— Activity list —
(1) Using the abstract on Robusta coffee pre-treatment, answer:
(a) What was the highest concentration of acetic acid used in the soaking?
(b) Which analysis showed that the pre-treated Robusta aroma profile was closer to Arabica after roasting?
(c) What change in the maximum inclusion level of Robusta coffee in a blend does it report?
(2) For each statement, say yes or no according to the abstract on Robusta coffee pre-treatment, and quote the words that decide it.
(a) The pre-treatment was a short soaking in acetic acid.
(b) Aroma compounds were measured with liquid chromatography.
(c) Sensory results found the brew from the 5% acetic acid pre-treatment similar to Arabica.

— Excerpt provided —
Modifying Robusta coffee aroma by green bean chemical pre-treatment.

Green Robusta beans were subjected to pre-treatment with the aim of reducing the perceived aroma difference between Arabica and Robusta coffee. Treatment was a short soaking procedure with varying concentrations of acetic acid (up to 5%). Samples were subjected to thermal treatment (roasted) and ground to a standardised particle size distribution. Aroma compounds were evaluated by headspace analysis using solid-phase microextraction and gas chromatography-mass spectrometry. Pre-treatment significantly affected aroma formation during roasting and resulted in a modified level of pyrazines, furanic compounds and sulfur-containing compounds (p < 0.05). Principal component analysis illustrated that the aroma profile of the pre-treated Robusta coffee was closer to the target Arabica coffee after roasting. Sensory results confirmed that the aroma of the 2% acetic acid pre-treated Robusta brew was similar to Arabica; the maximum inclusion level of Robusta coffee in a blend could be increased from 20% to 80%.

Analytical ultracentrifugation in saliva research: Impact of green tea astringency and its significance on the in-vivo aroma release.

— Recorded information —
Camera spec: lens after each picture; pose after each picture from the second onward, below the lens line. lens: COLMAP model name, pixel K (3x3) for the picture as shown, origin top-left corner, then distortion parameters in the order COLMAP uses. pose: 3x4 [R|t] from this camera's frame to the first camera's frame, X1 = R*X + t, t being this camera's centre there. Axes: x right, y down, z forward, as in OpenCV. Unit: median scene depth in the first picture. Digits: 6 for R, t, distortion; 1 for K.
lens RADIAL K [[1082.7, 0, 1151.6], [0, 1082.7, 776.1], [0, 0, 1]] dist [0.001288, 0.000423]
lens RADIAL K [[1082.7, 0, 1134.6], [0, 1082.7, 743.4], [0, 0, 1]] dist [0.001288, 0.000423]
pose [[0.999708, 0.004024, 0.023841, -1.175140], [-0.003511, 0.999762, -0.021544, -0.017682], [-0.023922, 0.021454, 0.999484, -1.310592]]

---

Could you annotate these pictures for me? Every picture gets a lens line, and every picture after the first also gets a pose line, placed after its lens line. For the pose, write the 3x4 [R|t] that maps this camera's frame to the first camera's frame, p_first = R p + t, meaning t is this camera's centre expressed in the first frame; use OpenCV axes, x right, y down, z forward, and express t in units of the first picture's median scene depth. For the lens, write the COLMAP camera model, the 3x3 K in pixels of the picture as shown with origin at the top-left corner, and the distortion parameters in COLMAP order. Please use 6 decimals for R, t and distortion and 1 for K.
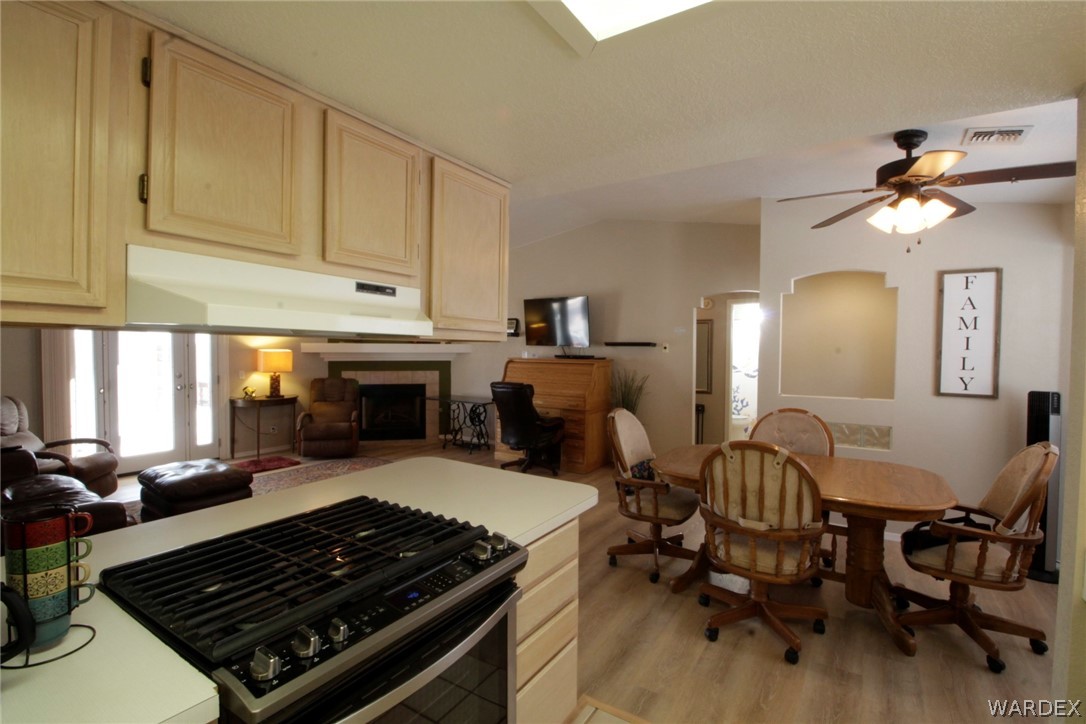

---

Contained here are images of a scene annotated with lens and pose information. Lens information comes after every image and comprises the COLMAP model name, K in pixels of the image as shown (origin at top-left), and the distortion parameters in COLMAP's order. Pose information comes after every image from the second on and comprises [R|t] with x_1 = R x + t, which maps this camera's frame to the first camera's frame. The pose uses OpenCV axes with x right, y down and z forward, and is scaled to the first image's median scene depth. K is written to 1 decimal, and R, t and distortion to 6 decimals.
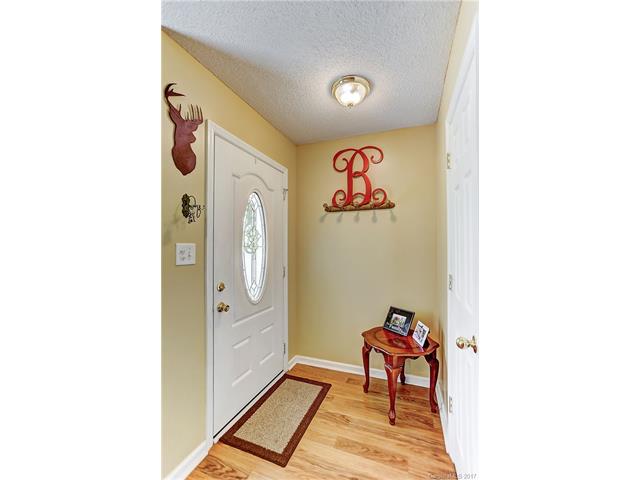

— Solutions —
(1)
(a) Up to 5%.
(b) Principal component analysis.
(c) It could be increased from 20% to 80%.

(2)
(a) Yes: "Treatment was a short soaking procedure with varying concentrations of acetic acid (up to 5%)."
(b) No: "gas chromatography-mass spectrometry"
(c) No: "the aroma of the 2% acetic acid pre-treated Robusta brew was similar to Arabica"